17.04.2009

dolunay



extreme eglencelerimden kalan vakitlerimde, cogu kisi gibi arkadaslarimla birlikte takiliyorum kah mangal kah deniz kah futbol derken. yeni yerler gormek lazim diyerek bir tatil cumasinda daha arabalara dolusup yollara dustuk. tabi cuma gunlerine has sahsi emegim ve eserim olan kahvaltiyi es gecmemis, tika basa doldurmustuk karnimizi.

gidecegimiz yer 1 saatlik uzakliktaydi. Anayoldan giderken sehirden ciktigimizda ilk defa Cidde disina cikan birisi icin beklenen ve bi o kadar da garip alabildigince uzanan sari renkle karsilasiyorum. Anayoldan sapinca, gidis-gelis boylu boyunca devam eden dar bir yoldan yarim saatten fazla gidiyoruz. Terk edilmis iki uc konteyner, bir iki baraka ve tarla sinirlarini belli etmek icin orulmus bir kac duvr disinda neredeyse hic bir sey yok. "Col" ne demek biraz daha net anlasiliyor, bir golgede mi olmaz!?!?!

Sonunda marinaya ve 3 ayri kapi ile korunan compound'a geliyoruz. Iceri girisimiz kisa sureli bir tartismaya yol acsada buyumeden hallediliyor. Kalacagimiz villa pek buyuk deil ama herkes rahatca yerlesiyor. Denizde bizden tam puan aliyor.
Koy seklinde, muhtemelen dogadan cok insan eli ile rotuslanmis, yapilasma goruluyor boylece her villanin denizle direk baglantisi saglanmis. Koylar balik kilcigi gibi dizilmisler ve suyun gecisine olanak verecek buyuk baglantilari bulunuyor. Tabi sadece su deil jet-skilerinde rahatca gecmesi dusunulmus:)



Su ile yeterince gurestikten sonra buranin starbucks'i nereymis acep diyerek gezmeye ciktik. Tisort getirmeyi unutmus oldugumu farketmem uzun surmedi lakin yapacak bisi yoktu, pasa pasa giydik gomlegi sortun ustune:)



Compoundda uzunca bir sure dolandiktan sonra yuruyerek goremeyecegimiz kadar buyuk olduguna ve guvenlik konusunda her yanimizdan kafayi dikmis vaziyette gecen ATMlerin ve kafasi guzel silahli gorevlilerin iknasi ile geri donmeye karar verdik.



Mangala az kalmisti zaten diyip muhabbete ve bataga verdik kendimizi. Hic bir isi kendimiz yapmadigimiz icin mangali yapacak adamlar ve servisi yapacak adamlar bile ayri ayri geliyorlardi. Zaten mangalin yaninda raki icemeyeceksem neden basina oturayim ki dimi?
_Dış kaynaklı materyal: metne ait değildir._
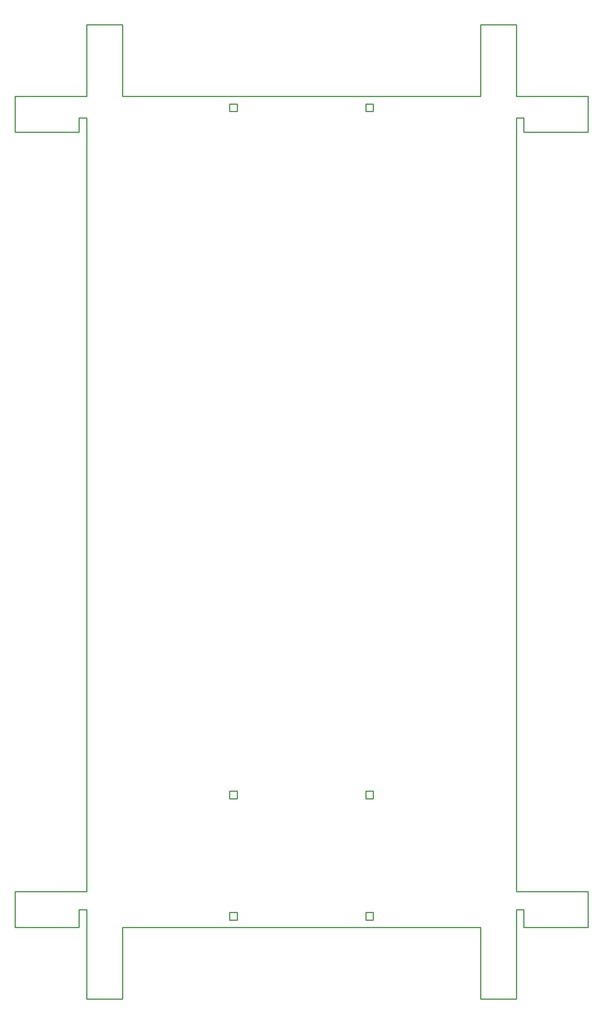
<source format=gbr>
%TF.GenerationSoftware,KiCad,Pcbnew,(5.1.6)-1*%
%TF.CreationDate,2020-10-14T22:08:21+01:00*%
%TF.ProjectId,Side 1,53696465-2031-42e6-9b69-6361645f7063,rev?*%
%TF.SameCoordinates,Original*%
%TF.FileFunction,Profile,NP*%
%FSLAX46Y46*%
G04 Gerber Fmt 4.6, Leading zero omitted, Abs format (unit mm)*
G04 Created by KiCad (PCBNEW (5.1.6)-1) date 2020-10-14 22:08:21*
%MOMM*%
%LPD*%
G01*
G04 APERTURE LIST*
%TA.AperFunction,Profile*%
%ADD10C,0.254000*%
%TD*%
G04 APERTURE END LIST*
D10*
X95827477Y-192915939D02*
X94177477Y-192915939D01*
X125777477Y-192915939D02*
X124127477Y-192915939D01*
X94177477Y-221215939D02*
X94177477Y-219565939D01*
X125777477Y-194565939D02*
X124127477Y-194565939D01*
X95827477Y-194565939D02*
X94177477Y-194565939D01*
X125777477Y-41815939D02*
X125777477Y-43465939D01*
X125777477Y-41815939D02*
X124127477Y-41815939D01*
X95827477Y-194565939D02*
X95827477Y-192915939D01*
X94177477Y-194565939D02*
X94177477Y-192915939D01*
X124127477Y-194565939D02*
X124127477Y-192915939D01*
X95827477Y-219565939D02*
X95827477Y-221215939D01*
X125777477Y-194565939D02*
X125777477Y-192915939D01*
X125777477Y-43465939D02*
X124127477Y-43465939D01*
X95827477Y-221215939D02*
X94177477Y-221215939D01*
X124127477Y-43465939D02*
X124127477Y-41815939D01*
X157227477Y-44915939D02*
X157227477Y-214990939D01*
X149352477Y-24415939D02*
X149352477Y-40165939D01*
X157227477Y-218928439D02*
X158877477Y-218928439D01*
X172977477Y-48040939D02*
X158877477Y-48040939D01*
X157227477Y-44915939D02*
X158877477Y-44915939D01*
X46977477Y-48040939D02*
X61077477Y-48040939D01*
X46977477Y-222865939D02*
X61077477Y-222865939D01*
X149352477Y-222865939D02*
X149352477Y-238615939D01*
X46977477Y-214990939D02*
X62727477Y-214990939D01*
X95827477Y-219565939D02*
X94177477Y-219565939D01*
X46977477Y-40165939D02*
X62727477Y-40165939D01*
X62727477Y-40165939D02*
X62727477Y-24415939D01*
X149352477Y-222865939D02*
X70602477Y-222865939D01*
X62727477Y-24415939D02*
X70602477Y-24415939D01*
X70602477Y-238615939D02*
X62727477Y-238615939D01*
X172977477Y-40165939D02*
X157227477Y-40165939D01*
X61077477Y-48040939D02*
X61077477Y-44915939D01*
X157227477Y-24415939D02*
X149352477Y-24415939D01*
X172977477Y-48040939D02*
X172977477Y-40165939D01*
X172977477Y-214990939D02*
X157227477Y-214990939D01*
X158877477Y-218928439D02*
X158877477Y-222865939D01*
X149352477Y-238615939D02*
X157227477Y-238615939D01*
X46977477Y-222865939D02*
X46977477Y-214990939D01*
X157227477Y-218928439D02*
X157227477Y-238615939D01*
X62727477Y-214990939D02*
X62727477Y-44915939D01*
X62727477Y-44915939D02*
X61077477Y-44915939D01*
X46977477Y-48040939D02*
X46977477Y-40165939D01*
X70602477Y-24415939D02*
X70602477Y-40165939D01*
X157227477Y-24415939D02*
X157227477Y-40165939D01*
X70602477Y-222865939D02*
X70602477Y-238615939D01*
X62727477Y-218928439D02*
X61077477Y-218928439D01*
X62727477Y-238615939D02*
X62727477Y-218928439D01*
X158877477Y-48040939D02*
X158877477Y-44915939D01*
X172977477Y-222865939D02*
X172977477Y-214990939D01*
X172977477Y-222865939D02*
X158877477Y-222865939D01*
X61077477Y-218928439D02*
X61077477Y-222865939D01*
X149352477Y-40165939D02*
X70602477Y-40165939D01*
X125777477Y-219565939D02*
X124127477Y-219565939D01*
X95827477Y-43465939D02*
X94177477Y-43465939D01*
X124127477Y-219565939D02*
X124127477Y-221215939D01*
X94177477Y-41815939D02*
X94177477Y-43465939D01*
X95827477Y-41815939D02*
X94177477Y-41815939D01*
X125777477Y-221215939D02*
X124127477Y-221215939D01*
X125777477Y-221215939D02*
X125777477Y-219565939D01*
X95827477Y-43465939D02*
X95827477Y-41815939D01*
M02*

</source>
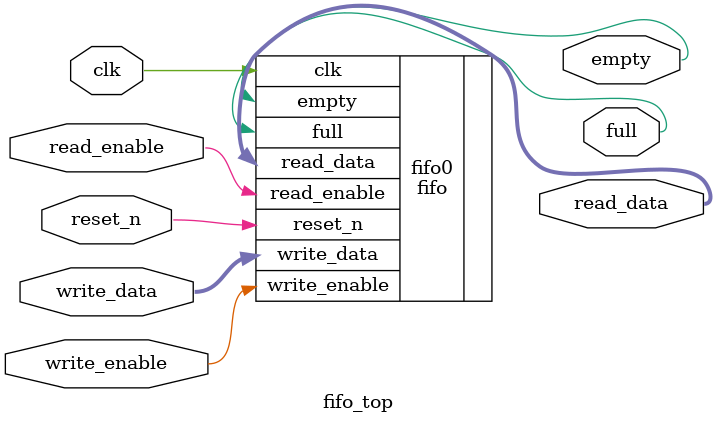
<source format=sv>

module fifo_top
(
  input wire logic clk,
  input wire logic reset_n,

  input wire logic write_enable,
  input wire logic [31:0] write_data,
  output logic full, //TODO write_ready?

  input wire logic read_enable,
  output logic [31:0] read_data,
  output logic empty //TODO read_ready
);

fifo
#(
  .Width(32),
  .DepthBits(3)
) fifo0
(
  .clk,
  .reset_n,

  .write_enable,
  .write_data,
  .full,

  .read_enable,
  .read_data,
  .empty
);

endmodule

</source>
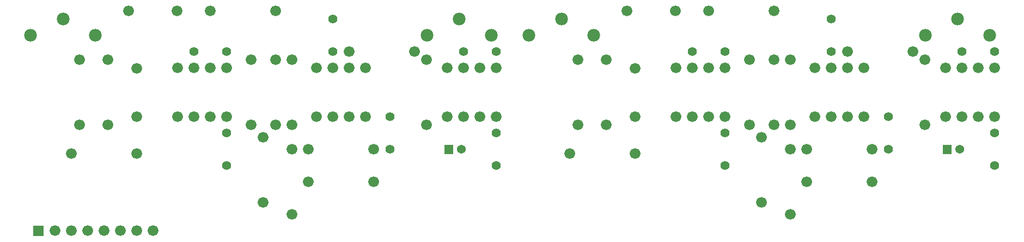
<source format=gbs>
G04 start of page 7 for group -4062 idx -4062 *
G04 Title: 26.006.00.01.01, soldermask *
G04 Creator: pcb 4.2.2 *
G04 CreationDate: Sat Feb 13 13:51:24 2021 UTC *
G04 For: bert *
G04 Format: Gerber/RS-274X *
G04 PCB-Dimensions (mil): 6200.00 1620.00 *
G04 PCB-Coordinate-Origin: lower left *
%MOIN*%
%FSLAX25Y25*%
%LNGBS*%
%ADD45C,0.0540*%
%ADD44C,0.0001*%
%ADD43C,0.0660*%
%ADD42C,0.0560*%
%ADD41C,0.0780*%
G54D41*X10315Y127158D03*
X49685D03*
X30000Y137000D03*
G54D42*X195000D03*
G54D43*X160000Y142000D03*
X70236D03*
X99764D03*
X120000D03*
G54D44*G36*
X11700Y10300D02*Y3700D01*
X18300D01*
Y10300D01*
X11700D01*
G37*
G54D43*X25000Y7000D03*
X35000D03*
X45000D03*
X55000D03*
X65000D03*
X75000D03*
X85000D03*
X180000Y37000D03*
X220000D03*
X170000Y17000D03*
X152500Y24500D03*
X100000Y77000D03*
X110000D03*
X120000D03*
X40000Y72000D03*
X57500D03*
X75000Y77236D03*
X130000Y77000D03*
Y107000D03*
X120000D03*
X110000D03*
X100000D03*
X40000Y112000D03*
X57500D03*
X75000Y106764D03*
X145000Y72000D03*
G54D42*X130000Y47000D03*
Y67000D03*
G54D43*X145000Y112000D03*
G54D42*X130000Y117000D03*
X110000D03*
G54D43*X35000Y54500D03*
X75000D03*
X185000Y77000D03*
X195000D03*
X205000D03*
X215000D03*
Y107000D03*
X205000D03*
G54D42*X195000Y117000D03*
G54D43*X205000D03*
X220000Y57000D03*
X195000Y107000D03*
X185000D03*
X170000Y112000D03*
X160000D03*
X170000Y57000D03*
Y72000D03*
X180000Y57000D03*
X160000Y72000D03*
X152500Y64500D03*
G54D42*X600000Y47000D03*
Y67000D03*
G54D43*Y77000D03*
G54D42*Y117000D03*
G54D41*X597185Y127158D03*
G54D43*X570000Y77000D03*
X580000D03*
X590000D03*
X557500Y72000D03*
X600000Y107000D03*
X590000D03*
X580000D03*
X570000D03*
G54D44*G36*
X568363Y59700D02*Y54300D01*
X573763D01*
Y59700D01*
X568363D01*
G37*
G54D45*X578937Y57000D03*
G54D43*X550000Y117000D03*
X557500Y112000D03*
G54D42*X580000Y117000D03*
G54D41*X557815Y127158D03*
X577500Y137000D03*
G54D43*X490000Y77000D03*
X500000D03*
X510000D03*
X520000D03*
X450000Y72000D03*
X525000Y37000D03*
Y57000D03*
G54D42*X500000Y137000D03*
Y117000D03*
G54D43*X510000D03*
G54D42*X535000Y57000D03*
Y77000D03*
G54D43*X485000Y37000D03*
X475000Y17000D03*
X457500Y24500D03*
X465000Y142000D03*
Y112000D03*
Y72000D03*
X450000Y112000D03*
X425000Y142000D03*
X475000Y57000D03*
Y72000D03*
X485000Y57000D03*
X457500Y64500D03*
G54D42*X435000Y47000D03*
G54D43*X405000Y77000D03*
X415000D03*
X425000D03*
X435000D03*
Y107000D03*
X425000D03*
X415000D03*
G54D42*X435000Y67000D03*
G54D43*X405000Y107000D03*
X380000Y106764D03*
Y77236D03*
Y54500D03*
X520000Y107000D03*
X510000D03*
X500000D03*
X490000D03*
G54D41*X315315Y127158D03*
X335000Y137000D03*
X354685Y127158D03*
G54D43*X475000Y112000D03*
G54D42*X435000Y117000D03*
X415000D03*
G54D43*X375236Y142000D03*
X404764D03*
X345000Y72000D03*
X362500D03*
X340000Y54500D03*
X345000Y112000D03*
X362500D03*
X275000Y77000D03*
X285000D03*
X295000D03*
Y107000D03*
G54D41*X292185Y127158D03*
G54D42*X295000Y117000D03*
Y47000D03*
Y67000D03*
G54D43*X285000Y107000D03*
X275000D03*
X265000D03*
X245000Y117000D03*
X252500Y112000D03*
G54D42*X275000Y117000D03*
G54D43*X265000Y77000D03*
G54D44*G36*
X263363Y59700D02*Y54300D01*
X268763D01*
Y59700D01*
X263363D01*
G37*
G54D45*X273937Y57000D03*
G54D43*X252500Y72000D03*
G54D42*X230000Y57000D03*
Y77000D03*
G54D41*X252815Y127158D03*
X272500Y137000D03*
M02*

</source>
En sonunda yenilmesi - icilmesi gereken tatlilar kahveler daha bastan gelince suphelenmedim deil. Yediniz ictiniz hadi gorusuruz mu demeye calisiyorlar sorusu geldi aklima, mangal yanana kadar da hep bi kosede kaldi:))

Guzel eglenceli bir gunu daha "cok yedik cook", "o sonuncuyu yemeyecektim" nidalari ile tamamlayip arabalarimiza binerken gokyuzunde dolunay bizlere goz kirpiyordu.



Belki bir sonrakinde elimde rakim olur ha?